Born on December 17, 1734, in Lisbon, Maria Francisca Isabel Josefa Antónia Gertrudes Rita Joana de Bragança was the eldest daughter of King Joseph I and Mariana Victoria of Spain. She received a comprehensive education, instilling in her a deep sense of duty and piety. In 1777, following the death of her father, Maria ascended to the throne as Queen Mary I of Portugal.

Queen Maria I's reign was marked by political and social challenges. Portugal faced conflicts, economic instability, and the devastating earthquake of 1755 that ravaged Lisbon. The queen's devout Catholic beliefs and mental health issues influenced her decision-making, leading to a period of absolutism and religious conservatism.

Despite the political turbulence, Queen Mary I was a passionate patron of the arts and culture. She fostered the development of literature, music, and the visual arts, contributing to Lisbon's cultural renaissance. Notably, she supported renowned Portuguese artists, composers, and writers, including the likes of João Domingos Bomtempo, Pedro Alexandrino de Carvalho, and Francisco Manuel do Nascimento.

Queen Mary I had a profound impact on the architectural landscape of Lisbon. She commissioned the construction and expansion of the Royal Palace (Palácio da Ajuda) in Lisbon, which became her principal residence and a testament to her love for the city. Today, the Ajuda National Palace stands as a magnificent architectural gem, showcasing the opulence and grandeur of her reign. Recommends

Throughout her reign, Queen Mary I focused on urban development, improving Lisbon's infrastructure, and enhancing public spaces.
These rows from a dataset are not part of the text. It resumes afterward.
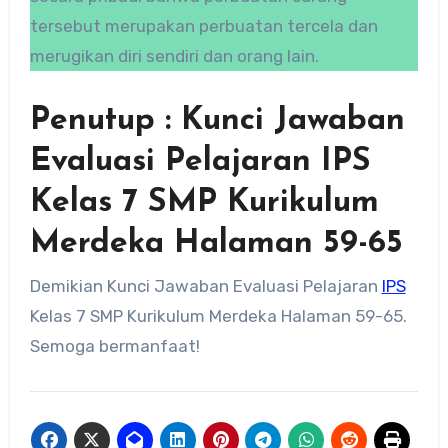
tersebut merupakan perbuatan tercela dan
merugikan diri sendiri dan orang lain.
Penutup : Kunci Jawaban
Evaluasi Pelajaran IPS
Kelas 7 SMP Kurikulum
Merdeka Halaman 59-65
Demikian Kunci Jawaban Evaluasi Pelajaran
IPS
Kelas 7 SMP Kurikulum Merdeka Halaman 59-65.
Semoga bermanfaat!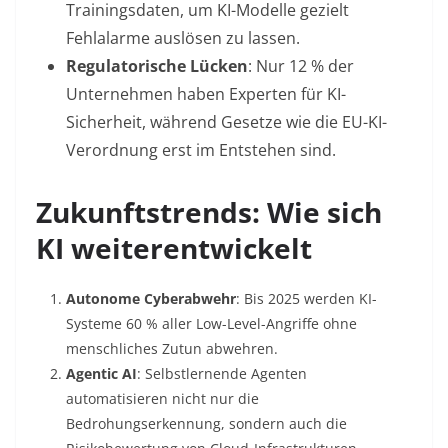
Trainingsdaten, um KI-Modelle gezielt
Fehlalarme auslösen zu lassen
.
Regulatorische Lücken
: Nur 12 % der
Unternehmen haben Experten für KI-
Sicherheit, während Gesetze wie die EU-KI-
Verordnung erst im Entstehen sind
.
Zukunftstrends: Wie sich
KI weiterentwickelt
Autonome Cyberabwehr
: Bis 2025 werden KI-
Systeme 60 % aller Low-Level-Angriffe ohne
menschliches Zutun abwehren
.
Agentic AI
: Selbstlernende Agenten
automatisieren nicht nur die
Bedrohungserkennung, sondern auch die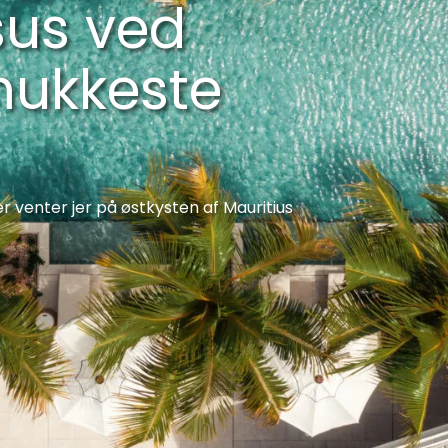
sus ved
mukkeste
r venter jer på østkysten af Mauritius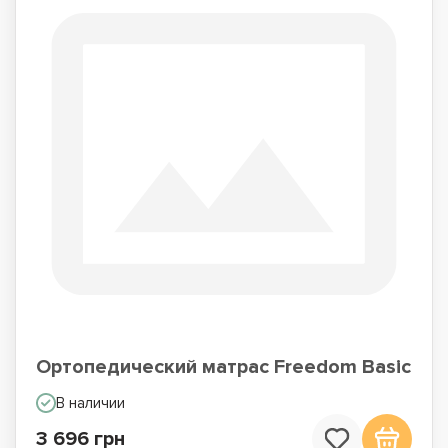
Ортопедический матрас Freedom Basic
В наличии
3 696 грн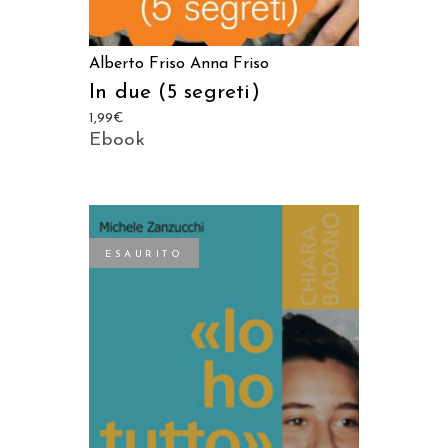
Alberto Friso
Anna Friso
In due (5 segreti)
1,99
€
Ebook
ESAURITO
LEGGI TUTTO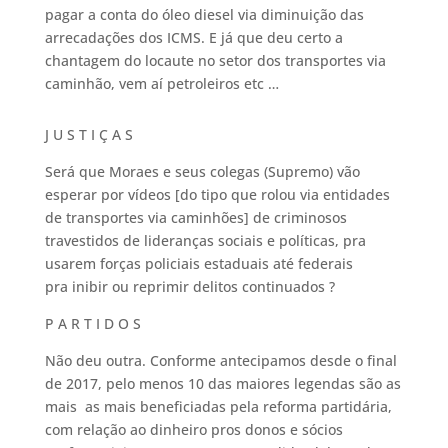
pagar a conta do óleo diesel via diminuição das
arrecadações dos ICMS. E já que deu certo a
chantagem do locaute no setor dos transportes via
caminhão, vem aí petroleiros etc …
J U S T I Ç A S
Será que Moraes e seus colegas (Supremo) vão
esperar por vídeos [do tipo que rolou via entidades
de transportes via caminhões] de criminosos
travestidos de lideranças sociais e políticas, pra
usarem forças policiais estaduais até federais
pra inibir ou reprimir delitos continuados ?
P A R T I D O S
Não deu outra. Conforme antecipamos desde o final
de 2017, pelo menos 10 das maiores legendas são as
mais as mais beneficiadas pela reforma partidária,
com relação ao dinheiro pros donos e sócios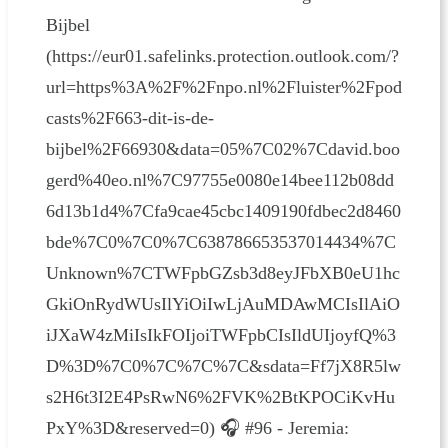
Bijbel
(https://eur01.safelinks.protection.outlook.com/?
url=https%3A%2F%2Fnpo.nl%2Fluister%2Fpod
casts%2F663-dit-is-de-
bijbel%2F66930&data=05%7C02%7Cdavid.boo
gerd%40eo.nl%7C97755e0080e14bee112b08dd
6d13b1d4%7Cfa9cae45cbc1409190fdbec2d8460
bde%7C0%7C0%7C638786653537014434%7C
Unknown%7CTWFpbGZsb3d8eyJFbXB0eU1hc
GkiOnRydWUsIlYiOiIwLjAuMDAwMCIsIlAiO
iJXaW4zMiIsIkFOIjoiTWFpbCIsIldUIjoyfQ%3
D%3D%7C0%7C%7C%7C&sdata=Ff7jX8R5lw
s2H6t3I2E4PsRwN6%2FVK%2BtKPOCiKvHu
PxY%3D&reserved=0) 🎧 #96 - Jeremia: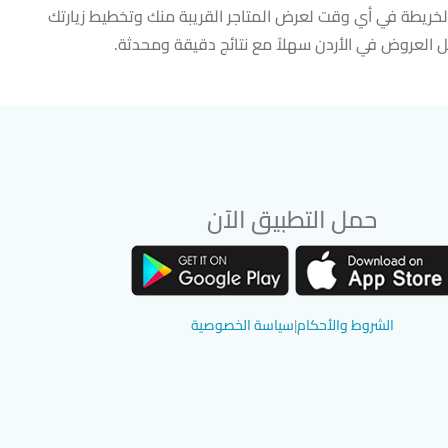
والخريطة في أي وقت لعرض المتاجر القريبة منك وتخطيط زيارتك
لعروض في الأردن سهلاً مع نتائج دقيقة ومحدثة.
حمل التطبيق الآن
تحميل تطبيق سوق دادسترز من App Store
تحميل تطبيق سوق دادسترز من Google Play
الشروط والأحكام
|
سياسة الخصوصية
She invested in the construction and renovation of streets, squares, and monuments, leaving a lasting legacy that still shapes the city today. Notable landmarks associated with her reign include the Rossio Square and the Estrela Basilica.

Queen Maria I's reign ended in 1816, and she was succeeded by her son, John VI. Despite her controversial decisions, her legacy endures. She is remembered for her patronage of the arts, contributions to cultural development, and her love for Lisbon. Her devotion to Catholicism and her pious nature had a lasting impact on Portuguese society and influenced the city's religious landscape.

Queen Mary I of Portugal played a significant role in the history of Lisbon. Despite the challenges she faced during her reign, she left an enduring legacy in the city through her patronage of the arts, architectural contributions, and urban development. Today, her impact can still be seen and felt, reminding us of the remarkable queen who left an indelible mark on the heart of Lisbon.